What you need to do: Could you restate the data word for word and drop the pictures?

Given records:
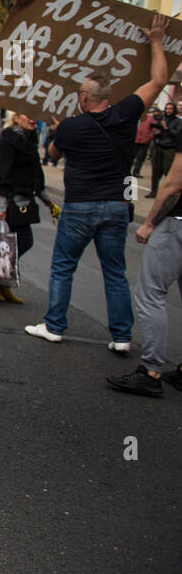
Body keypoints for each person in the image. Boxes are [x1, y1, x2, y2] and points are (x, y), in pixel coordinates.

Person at [26, 14, 171, 351]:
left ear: (83, 97)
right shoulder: (126, 113)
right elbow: (160, 79)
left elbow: (52, 153)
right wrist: (157, 40)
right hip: (116, 206)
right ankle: (121, 337)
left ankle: (54, 325)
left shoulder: (70, 127)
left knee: (63, 267)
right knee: (115, 272)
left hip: (79, 206)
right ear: (108, 95)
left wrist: (60, 130)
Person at [109, 155, 182, 396]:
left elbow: (173, 184)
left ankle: (151, 372)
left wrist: (149, 223)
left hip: (177, 223)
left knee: (151, 294)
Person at [0, 111, 49, 305]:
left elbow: (36, 174)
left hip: (24, 200)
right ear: (15, 118)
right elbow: (2, 172)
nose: (33, 118)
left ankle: (3, 283)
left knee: (17, 242)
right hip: (11, 200)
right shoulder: (8, 139)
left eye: (34, 116)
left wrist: (47, 199)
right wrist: (0, 204)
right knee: (16, 241)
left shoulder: (30, 140)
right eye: (27, 115)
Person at [148, 101, 181, 197]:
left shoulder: (178, 121)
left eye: (170, 109)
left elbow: (177, 134)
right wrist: (157, 131)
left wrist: (166, 128)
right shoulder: (163, 119)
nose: (168, 111)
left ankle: (167, 192)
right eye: (167, 108)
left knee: (168, 170)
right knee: (155, 170)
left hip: (169, 149)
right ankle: (153, 191)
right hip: (159, 146)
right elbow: (156, 130)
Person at [132, 110, 153, 178]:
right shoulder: (135, 115)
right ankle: (125, 171)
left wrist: (149, 136)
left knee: (140, 157)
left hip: (144, 141)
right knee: (130, 156)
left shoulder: (150, 118)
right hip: (134, 140)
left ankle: (136, 172)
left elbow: (153, 129)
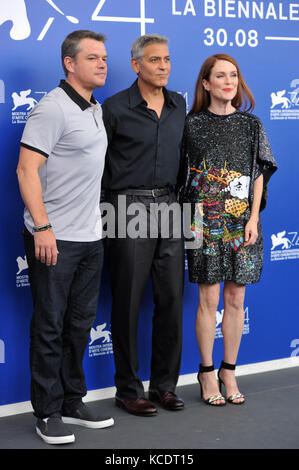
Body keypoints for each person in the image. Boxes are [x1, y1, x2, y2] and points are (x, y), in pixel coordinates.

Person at [16, 30, 114, 445]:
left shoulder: (94, 107)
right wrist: (42, 227)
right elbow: (26, 170)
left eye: (104, 57)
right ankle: (47, 412)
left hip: (90, 237)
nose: (102, 64)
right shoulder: (51, 109)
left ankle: (73, 400)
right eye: (92, 58)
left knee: (78, 325)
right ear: (69, 64)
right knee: (51, 327)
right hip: (54, 238)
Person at [178, 53, 277, 406]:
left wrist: (252, 219)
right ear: (206, 83)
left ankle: (229, 370)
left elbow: (259, 175)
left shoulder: (252, 125)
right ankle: (206, 372)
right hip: (203, 222)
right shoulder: (190, 124)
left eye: (233, 75)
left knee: (236, 298)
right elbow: (181, 177)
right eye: (220, 76)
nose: (228, 81)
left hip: (242, 222)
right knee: (208, 300)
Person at [102, 34, 186, 416]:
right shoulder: (115, 107)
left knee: (170, 299)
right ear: (136, 65)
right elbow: (97, 169)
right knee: (129, 301)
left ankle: (164, 387)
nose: (163, 66)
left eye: (167, 59)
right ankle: (127, 389)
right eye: (155, 60)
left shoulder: (179, 104)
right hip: (127, 206)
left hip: (172, 206)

Solution:
Body keypoints for each person in the image. Boxes are [x1, y1, x2, y2] and points are (x, y), in pixel coordinates.

Person at [26, 14, 171, 351]:
left ear: (83, 97)
right shoulder: (126, 113)
right elbow: (160, 79)
left elbow: (52, 153)
right wrist: (157, 40)
right hip: (116, 206)
right ankle: (121, 337)
left ankle: (54, 325)
left shoulder: (70, 127)
left knee: (63, 267)
right knee: (115, 272)
left hip: (79, 206)
right ear: (108, 95)
left wrist: (60, 130)
Person at [109, 155, 182, 396]:
left elbow: (173, 184)
left ankle: (151, 372)
left wrist: (149, 223)
left hip: (177, 223)
left knee: (151, 294)
Person at [0, 111, 49, 305]:
left elbow: (36, 174)
left hip: (24, 200)
right ear: (15, 118)
right elbow: (2, 172)
nose: (33, 118)
left ankle: (3, 283)
left knee: (17, 242)
right hip: (11, 200)
right shoulder: (8, 139)
left eye: (34, 116)
left wrist: (47, 199)
right wrist: (0, 204)
right knee: (16, 241)
left shoulder: (30, 140)
right eye: (27, 115)
Person at [148, 101, 181, 197]:
left shoulder: (178, 121)
left eye: (170, 109)
left elbow: (177, 134)
right wrist: (157, 131)
left wrist: (166, 128)
right shoulder: (163, 119)
nose: (168, 111)
left ankle: (167, 192)
right eye: (167, 108)
left knee: (168, 170)
right knee: (155, 170)
left hip: (169, 149)
right ankle: (153, 191)
right hip: (159, 146)
right elbow: (156, 130)
Person at [132, 110, 153, 178]:
right shoulder: (135, 115)
right ankle: (125, 171)
left wrist: (149, 136)
left knee: (140, 157)
left hip: (144, 141)
right knee: (130, 156)
left shoulder: (150, 118)
right hip: (134, 140)
left ankle: (136, 172)
left elbow: (153, 129)
Body keypoints for each person in the image. Boxes are [x1, y1, x2, y2] and points are (x, y), in pixel coordinates.

Person at [16, 30, 114, 445]:
left shoulder: (94, 107)
right wrist: (42, 227)
right elbow: (26, 170)
left eye: (104, 57)
right ankle: (47, 412)
left hip: (90, 237)
nose: (102, 64)
right shoulder: (51, 109)
left ankle: (73, 400)
right eye: (92, 58)
left knee: (78, 325)
right ear: (69, 64)
right knee: (51, 327)
right hip: (54, 238)
Person at [178, 53, 277, 406]:
left wrist: (252, 219)
right ear: (206, 83)
left ankle: (229, 370)
left elbow: (259, 175)
left shoulder: (252, 125)
right ankle: (206, 372)
right hip: (203, 222)
right shoulder: (190, 124)
left eye: (233, 75)
left knee: (236, 298)
right elbow: (181, 177)
right eye: (220, 76)
nose: (228, 81)
left hip: (242, 222)
right knee: (208, 300)
Person at [102, 34, 186, 416]:
right shoulder: (115, 107)
left knee: (170, 299)
right ear: (136, 65)
right elbow: (97, 169)
right knee: (129, 301)
left ankle: (164, 387)
nose: (163, 66)
left eye: (167, 59)
right ankle: (127, 389)
right eye: (155, 60)
left shoulder: (179, 104)
right hip: (127, 206)
left hip: (172, 206)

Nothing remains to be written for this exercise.